* Arbeitsauftrag:
Schreiben Sie den nachstehenden Textauszug zur Bestimmung des zuständigen Gerichts vollständig und ohne jede Änderung ab.

II.1. Die Voraussetzungen für eine Bestimmung des zuständigen Gerichts gem. § 36 Abs. 1 Nr. 6 ZPO sind nicht gegeben. Nach dieser Vorschrift wird das zuständige Gericht durch das im Rechtszug zunächst höher Gericht bestimmt, wenn verschiedene Gerichte, von denen eines für den Rechtsstreit zuständig ist, sich rechtskräftig für unzuständig erklärt haben. Das AG Düsseldorf hat sich nicht rechtskräftig für unzuständig erklärt.

Daten zum Schlussfolgern über Szenengeometrie:
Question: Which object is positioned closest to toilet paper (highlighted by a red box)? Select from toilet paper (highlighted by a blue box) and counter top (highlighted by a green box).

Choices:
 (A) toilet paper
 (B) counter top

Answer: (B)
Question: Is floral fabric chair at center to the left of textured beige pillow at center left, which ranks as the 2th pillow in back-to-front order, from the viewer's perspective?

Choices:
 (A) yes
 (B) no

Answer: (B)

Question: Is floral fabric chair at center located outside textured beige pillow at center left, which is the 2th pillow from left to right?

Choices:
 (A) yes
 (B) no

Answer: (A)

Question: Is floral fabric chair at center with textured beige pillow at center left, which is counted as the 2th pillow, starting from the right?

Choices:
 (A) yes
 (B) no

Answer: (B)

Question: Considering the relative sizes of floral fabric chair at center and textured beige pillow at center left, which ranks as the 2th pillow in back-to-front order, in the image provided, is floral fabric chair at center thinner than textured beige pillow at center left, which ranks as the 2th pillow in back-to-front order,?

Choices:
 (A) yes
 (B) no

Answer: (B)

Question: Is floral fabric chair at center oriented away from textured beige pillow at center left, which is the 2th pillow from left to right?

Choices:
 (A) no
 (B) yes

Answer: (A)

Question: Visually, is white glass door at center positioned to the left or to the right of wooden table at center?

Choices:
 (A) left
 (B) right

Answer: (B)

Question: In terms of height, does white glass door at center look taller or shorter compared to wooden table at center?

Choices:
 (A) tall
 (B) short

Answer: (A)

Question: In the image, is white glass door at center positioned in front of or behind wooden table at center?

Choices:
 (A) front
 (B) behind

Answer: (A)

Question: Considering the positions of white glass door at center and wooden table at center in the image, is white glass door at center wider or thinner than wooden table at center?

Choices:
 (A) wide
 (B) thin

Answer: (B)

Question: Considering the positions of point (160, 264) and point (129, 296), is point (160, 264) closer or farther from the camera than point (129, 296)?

--

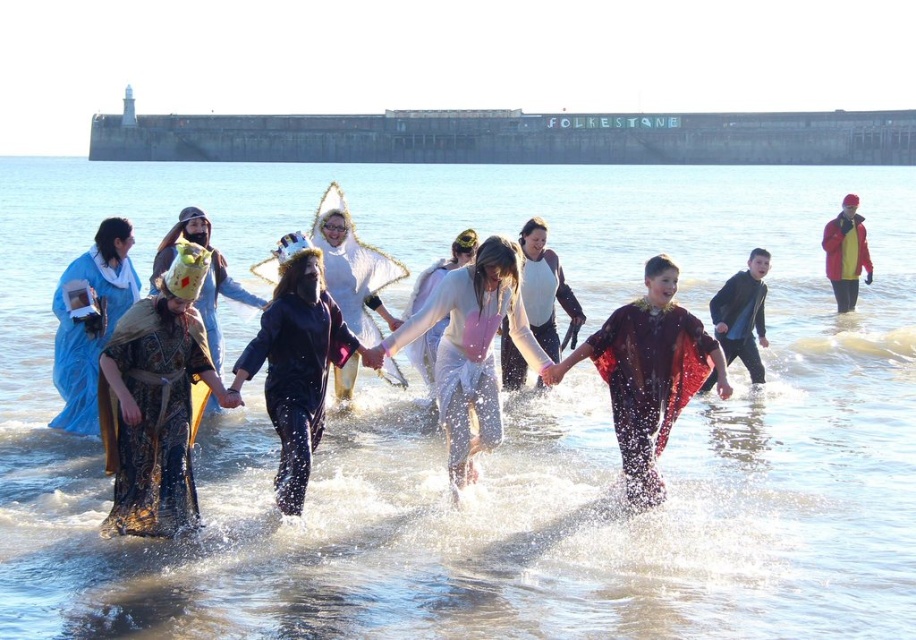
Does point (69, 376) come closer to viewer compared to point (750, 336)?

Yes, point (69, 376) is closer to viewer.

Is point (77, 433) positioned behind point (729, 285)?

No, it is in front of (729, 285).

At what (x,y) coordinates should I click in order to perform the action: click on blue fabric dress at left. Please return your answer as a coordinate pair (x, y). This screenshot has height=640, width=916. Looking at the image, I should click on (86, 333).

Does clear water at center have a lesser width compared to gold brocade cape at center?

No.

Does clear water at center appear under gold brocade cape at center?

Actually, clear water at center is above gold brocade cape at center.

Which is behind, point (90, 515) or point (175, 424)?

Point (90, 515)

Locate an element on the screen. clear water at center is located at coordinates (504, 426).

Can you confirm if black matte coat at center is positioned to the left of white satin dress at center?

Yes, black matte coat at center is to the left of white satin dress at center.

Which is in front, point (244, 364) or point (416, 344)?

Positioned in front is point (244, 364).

==

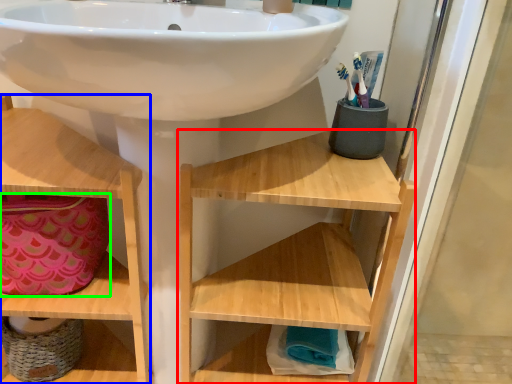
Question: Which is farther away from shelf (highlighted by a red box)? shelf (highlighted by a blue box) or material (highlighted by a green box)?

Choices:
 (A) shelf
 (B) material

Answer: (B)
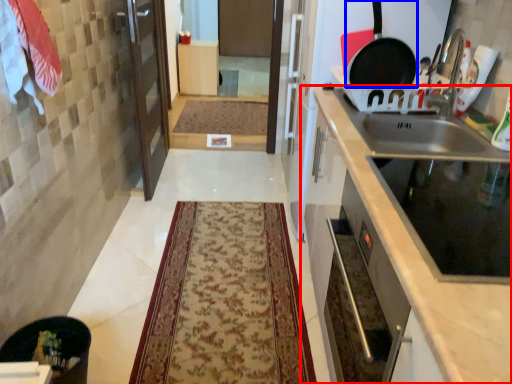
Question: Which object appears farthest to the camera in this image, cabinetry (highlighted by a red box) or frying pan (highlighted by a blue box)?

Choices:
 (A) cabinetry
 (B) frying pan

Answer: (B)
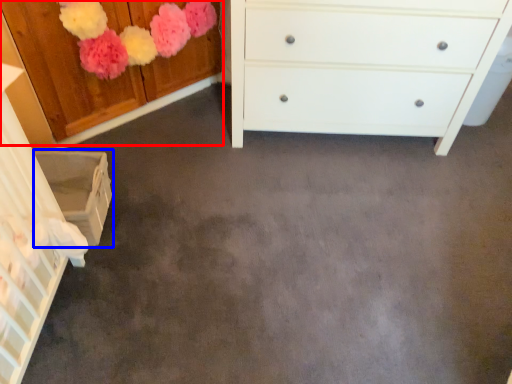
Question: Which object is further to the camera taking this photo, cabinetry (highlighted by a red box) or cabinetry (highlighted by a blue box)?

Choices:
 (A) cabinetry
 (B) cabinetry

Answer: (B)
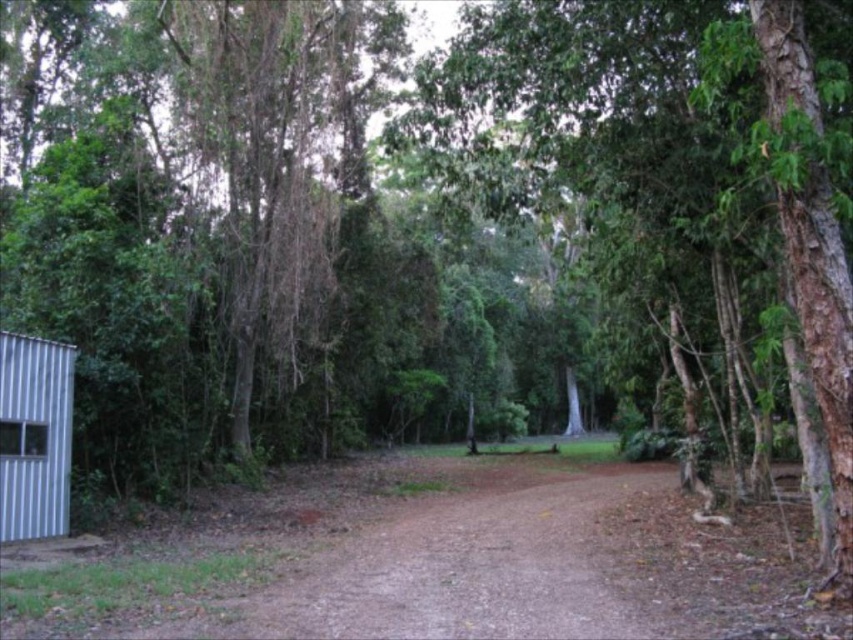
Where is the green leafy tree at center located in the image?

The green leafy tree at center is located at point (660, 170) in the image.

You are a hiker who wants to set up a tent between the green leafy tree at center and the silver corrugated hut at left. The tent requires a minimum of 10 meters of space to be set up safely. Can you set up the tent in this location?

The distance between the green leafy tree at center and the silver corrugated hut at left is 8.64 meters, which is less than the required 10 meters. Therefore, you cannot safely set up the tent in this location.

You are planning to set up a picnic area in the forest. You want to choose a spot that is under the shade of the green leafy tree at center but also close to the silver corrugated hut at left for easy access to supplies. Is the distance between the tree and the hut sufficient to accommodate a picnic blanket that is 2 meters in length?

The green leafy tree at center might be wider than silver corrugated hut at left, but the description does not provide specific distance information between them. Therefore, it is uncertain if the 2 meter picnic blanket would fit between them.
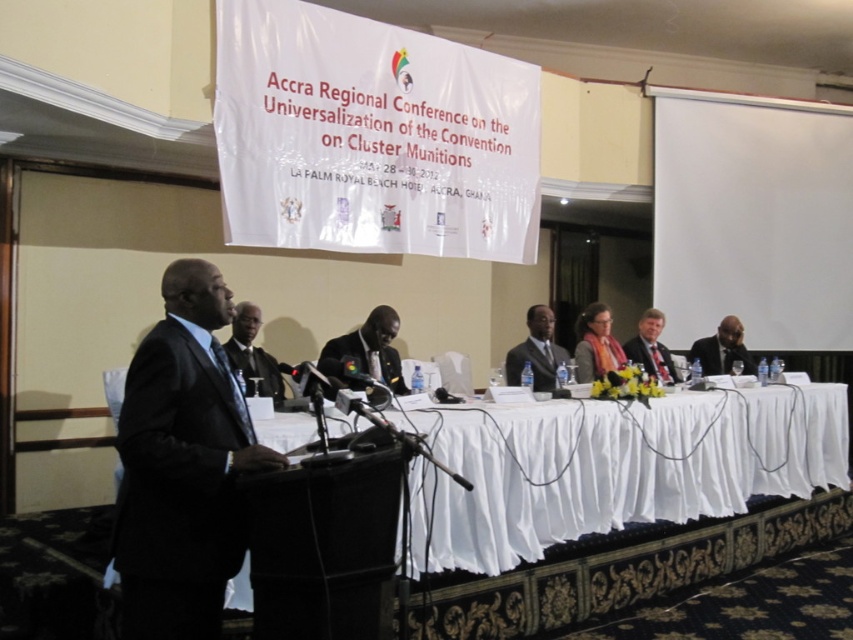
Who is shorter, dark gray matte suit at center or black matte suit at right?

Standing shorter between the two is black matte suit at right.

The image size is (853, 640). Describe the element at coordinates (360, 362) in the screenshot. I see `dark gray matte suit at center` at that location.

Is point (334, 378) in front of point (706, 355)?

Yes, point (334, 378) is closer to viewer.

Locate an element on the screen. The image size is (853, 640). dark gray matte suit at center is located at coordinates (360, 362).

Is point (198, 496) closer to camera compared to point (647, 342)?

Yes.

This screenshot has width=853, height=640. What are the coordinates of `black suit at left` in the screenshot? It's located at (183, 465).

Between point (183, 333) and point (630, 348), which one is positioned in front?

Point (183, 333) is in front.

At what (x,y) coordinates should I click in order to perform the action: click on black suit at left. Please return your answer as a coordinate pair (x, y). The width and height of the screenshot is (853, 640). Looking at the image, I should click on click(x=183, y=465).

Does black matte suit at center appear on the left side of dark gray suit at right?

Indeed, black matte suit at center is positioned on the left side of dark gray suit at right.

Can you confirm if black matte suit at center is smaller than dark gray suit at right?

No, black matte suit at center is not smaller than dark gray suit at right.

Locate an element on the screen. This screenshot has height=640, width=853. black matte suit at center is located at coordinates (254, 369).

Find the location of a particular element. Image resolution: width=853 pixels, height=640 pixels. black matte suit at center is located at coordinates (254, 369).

* Ergebnis:
II.1. Die Voraussetzungen für eine Bestimmung des zuständigen Gerichts gem. § 36 Abs. 1 Nr. 6 ZPO sind nicht gegeben. Nach dieser Vorschrift wird das zuständige Gericht durch das im Rechtszug zunächst höher Gericht bestimmt, wenn verschiedene Gerichte, von denen eines für den Rechtsstreit zuständig ist, sich rechtskräftig für unzuständig erklärt haben. Das AG Düsseldorf hat sich nicht rechtskräftig für unzuständig erklärt.